Required work
- 1) From the article on the Senate chip subsidy bill, transcribe word for word the passage that begins with the words "By a 64-33 vote, the" and ends with "domestic semiconductor manufacturing.".
- 2) Answer these questions using the article on the Senate chip subsidy bill:
(a) What was the Senate vote count on the bill?
(b) What is the total dollar amount of the "CHIPS and Science Act"?
(c) About how much does it cost today to build a new foundry?

Study text
------

The US Senate passed a bill Wednesday that would provide $52 billion in subsidies to domestic semiconductor manufacturers to boost competition with China, but experts see some challenges in achieving that goal.

By a 64-33 vote, the Senate passed the $280 billion "CHIPS and Science Act", formerly known as the CHIPS Act. About $52 billion would go to chip companies to provide financial incentives for domestic semiconductor manufacturing.

The bill will head to the House, where it is likely to pass this week, and then move to President Joe Biden for his signature before it becomes law.

Biden has said the legislation is one of his agenda's top priorities and urged the House to pass it as soon as possible. The bill "will accelerate semiconductor manufacturing in the US, lower prices, create jobs, and — critically — decrease our reliance on imported chips", he said in a statement Wednesday.

"I see two challenges. Fifty-two billion dollars for semiconductor investments will move the needle but barely," George Koo, a retired international business adviser in Silicon Valley, told China Daily, in response to the passage of the bill.

Industry experts have said that the funding is far from enough to bring back chip manufacturing to the US, because it's extremely expensive and complicated to build a new foundry, which costs close to $20 billion today.

------

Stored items
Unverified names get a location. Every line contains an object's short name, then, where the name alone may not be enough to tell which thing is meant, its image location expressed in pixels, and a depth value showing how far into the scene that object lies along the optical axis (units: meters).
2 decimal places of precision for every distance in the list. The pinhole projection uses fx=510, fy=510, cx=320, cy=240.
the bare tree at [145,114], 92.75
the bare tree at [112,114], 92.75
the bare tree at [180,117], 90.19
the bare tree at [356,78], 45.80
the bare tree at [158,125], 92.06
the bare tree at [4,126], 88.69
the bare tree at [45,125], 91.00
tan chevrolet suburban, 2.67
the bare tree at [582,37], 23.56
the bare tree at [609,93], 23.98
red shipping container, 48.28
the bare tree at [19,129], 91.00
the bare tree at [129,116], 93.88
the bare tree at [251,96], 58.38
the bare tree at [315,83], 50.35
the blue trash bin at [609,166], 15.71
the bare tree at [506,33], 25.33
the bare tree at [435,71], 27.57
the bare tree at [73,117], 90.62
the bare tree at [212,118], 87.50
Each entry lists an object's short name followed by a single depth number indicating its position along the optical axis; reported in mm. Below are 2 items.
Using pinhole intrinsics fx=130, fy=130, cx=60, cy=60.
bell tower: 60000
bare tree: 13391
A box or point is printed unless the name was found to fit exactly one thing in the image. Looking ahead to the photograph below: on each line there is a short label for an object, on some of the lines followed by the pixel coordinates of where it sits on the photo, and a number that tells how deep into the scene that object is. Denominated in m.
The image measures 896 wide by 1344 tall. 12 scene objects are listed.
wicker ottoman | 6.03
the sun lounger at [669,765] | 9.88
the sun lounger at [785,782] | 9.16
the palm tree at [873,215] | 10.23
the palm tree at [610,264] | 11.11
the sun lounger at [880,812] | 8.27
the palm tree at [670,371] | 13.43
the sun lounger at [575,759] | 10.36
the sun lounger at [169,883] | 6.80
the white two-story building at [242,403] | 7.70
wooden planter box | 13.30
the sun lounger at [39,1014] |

------

Results of the exercise
- 1)
By a 64-33 vote, the Senate passed the $280 billion "CHIPS and Science Act", formerly known as the CHIPS Act. About $52 billion would go to chip companies to provide financial incentives for domestic semiconductor manufacturing.

- 2)
(a) 64-33
(b) $280 billion
(c) Close to $20 billion